Extensive benchmarks and reviews of time-dependent density functional theory (TDDFT) have been published, covering at least 50 functionals. Here, we do not use one of the (meta)GGA or hybrid functionals but highlight the particular TDDFT method that does not use the Kohn–Sham (KS) potential of some exchange-correlation functional, but uses the exact Kohn–Sham potential or a close approximation to it in the SCF calculations. Such KS-potential-based TDDFT results have been proven to yield excellent results. For routine application, it is required that a computationally simple approximation (as a density functional) to the exact KS potential is available. In this paper, we benchmark TDDFT calculations with a recently developed model KS potential and compare them to advanced quantum chemical methods and experimental data. The target systems here are medium-sized molecules. These TDDFT calculations based on good KS potentials prove to be competitive in accuracy with sophisticated ab initio methods. An advantage is the possibility to use large basis sets (also for large molecules), enabling a description of valence excitations and Rydberg (or mixed valence-Rydberg) excitations on the same footing.
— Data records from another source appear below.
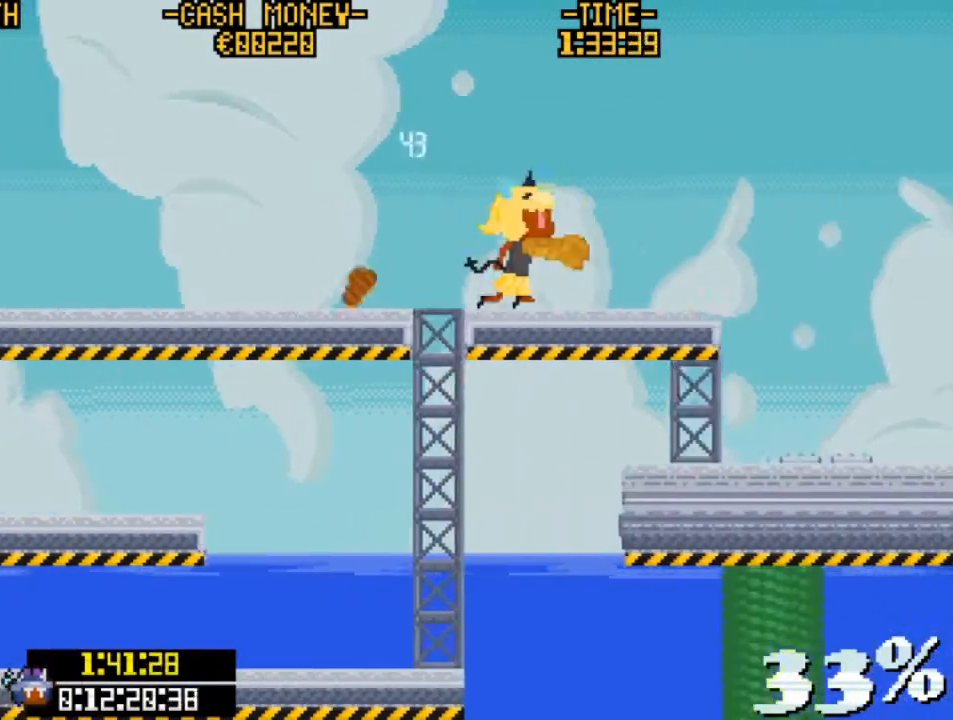
{"keys": ["right"], "events": [[167, "right", "up"], [367, "right", "down"]]}
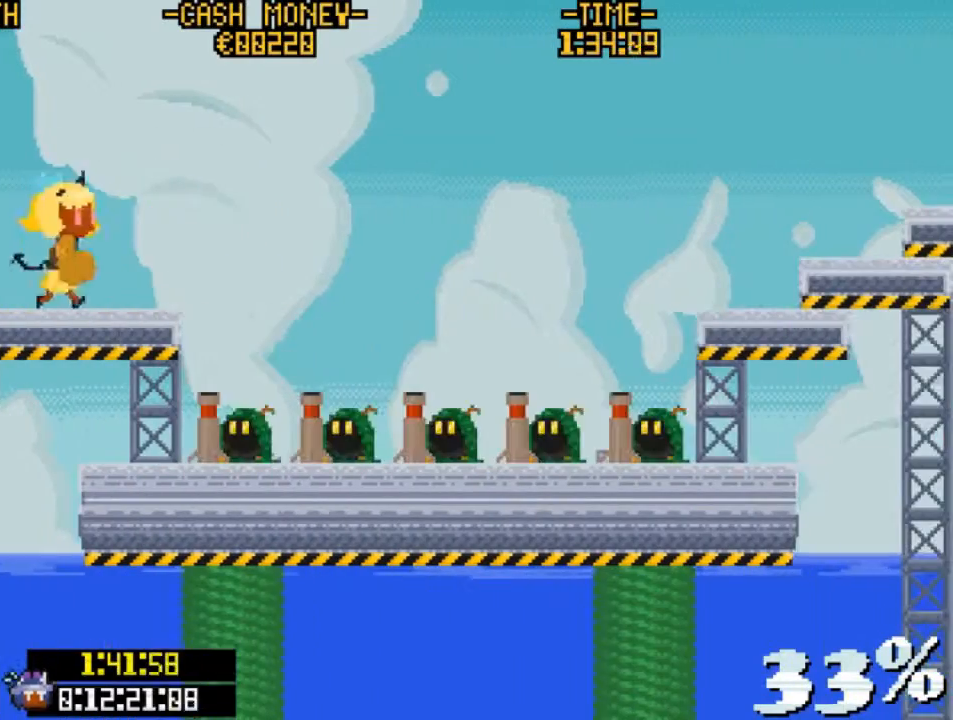
{"keys": ["right", "v", "z"], "events": [[67, "v", "down"], [133, "z", "down"]]}
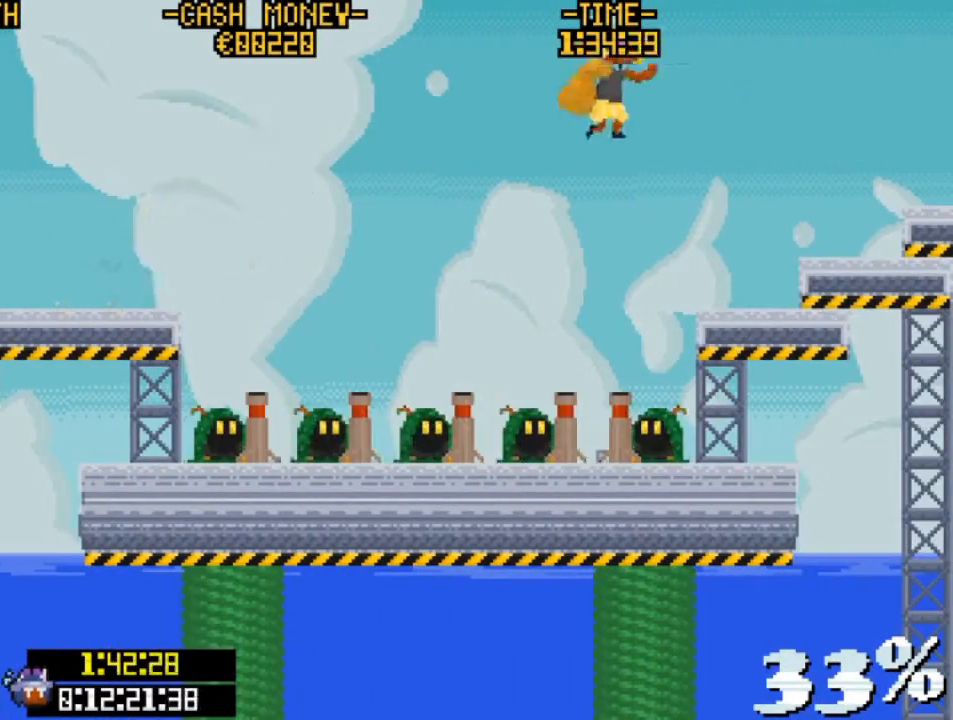
{"keys": [], "events": [[67, "v", "up"], [67, "z", "up"], [167, "z", "down"], [267, "z", "up"], [500, "right", "up"]]}
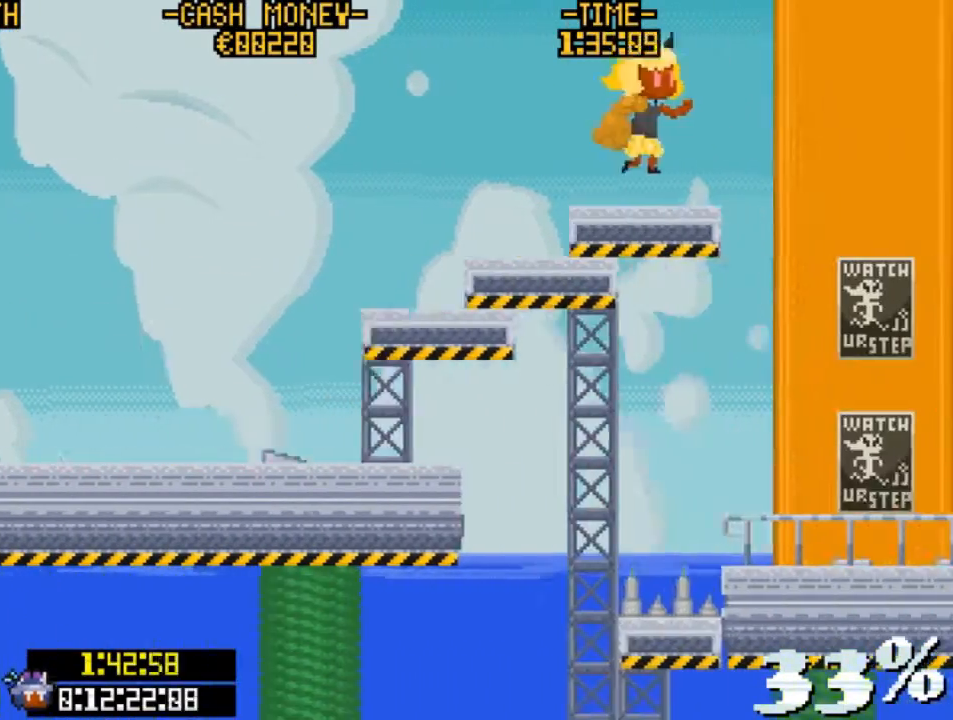
{"keys": [], "events": []}
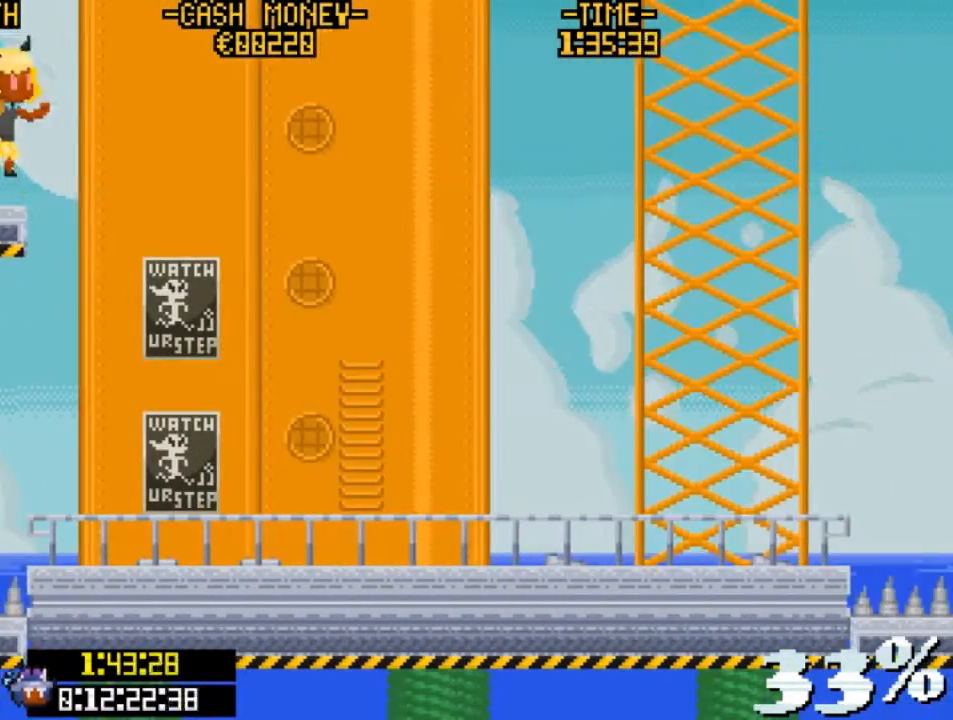
{"keys": ["right"], "events": [[33, "up", "down"], [233, "z", "down"], [367, "right", "down"], [467, "up", "up"], [500, "z", "up"]]}
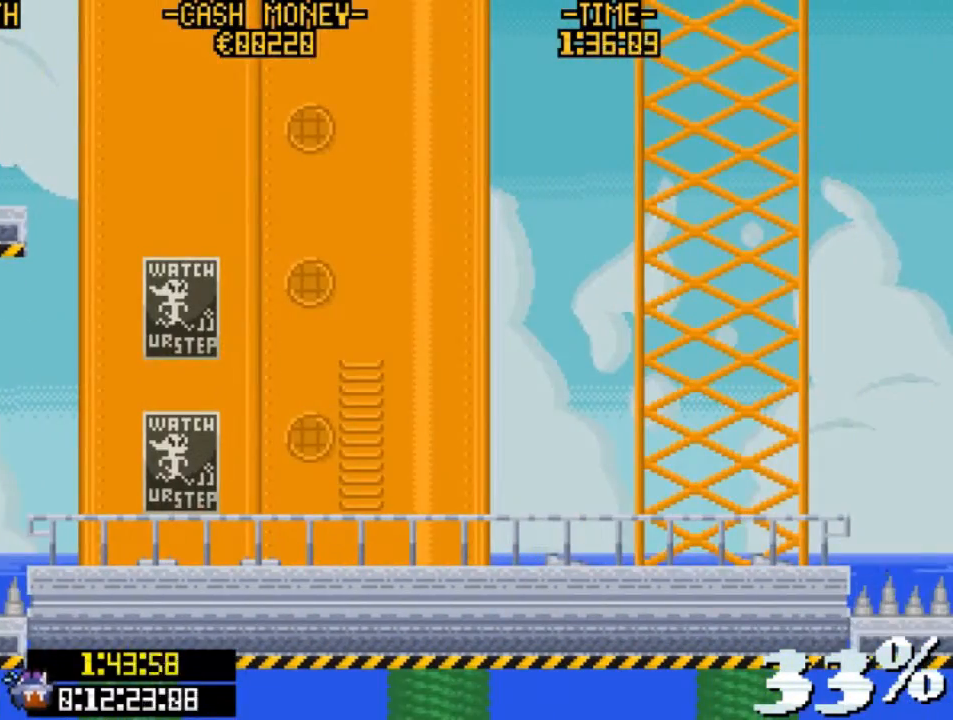
{"keys": ["right", "z"], "events": [[167, "v", "down"], [400, "v", "up"], [433, "z", "down"]]}
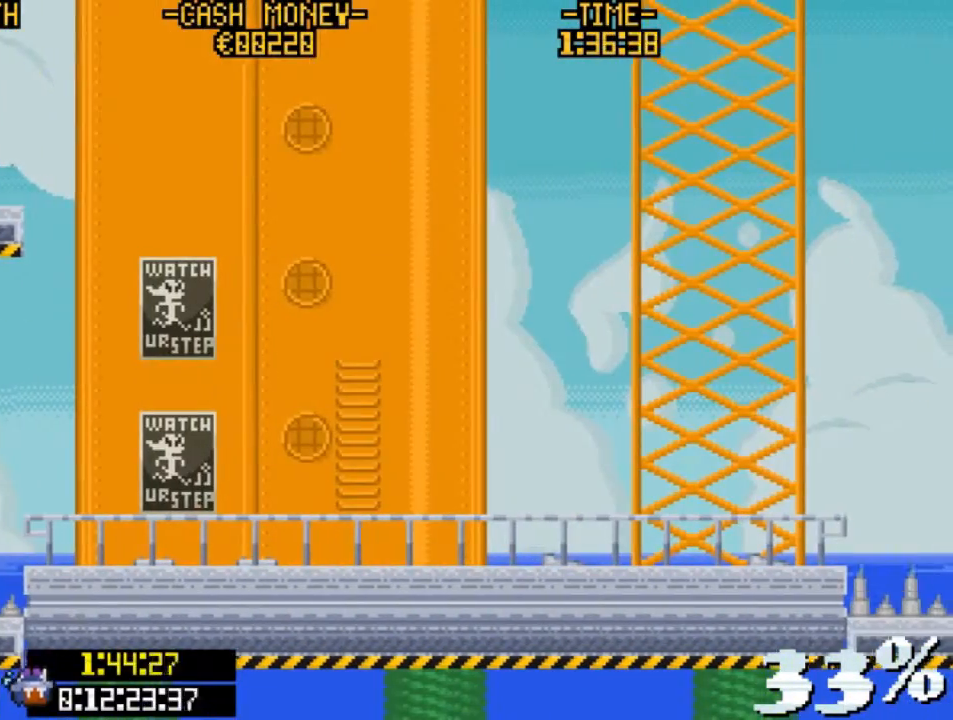
{"keys": ["right", "z"], "events": [[133, "v", "down"], [133, "z", "up"], [267, "v", "up"], [367, "z", "down"]]}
This is necessary for high accuracy; a sophisticated but expensive method that cannot handle large basis sets cannot achieve high accuracy. An advantage of the use of a (close to) exact Kohn–Sham potential is the realistic nature (shape and energy) of both the occupied and the virtual KS orbitals, affording an interpretation of excitations in terms of one or a few single orbital-to-orbital transitions. This obviates the need for extensive optimization of the virtual orbitals for the purpose of interpreting excitations. To highlight the importance of the realistic nature of the KS virtuals, including the Rydberg orbitals, we discuss and reassess the nature of the 2¹ A_g state of s-trans-1,3-butadiene, which has been widely considered as a prototype excitation with large double excitation character. Charge-transfer and true double excitations cannot be handled by the simple ALDA kernel used here.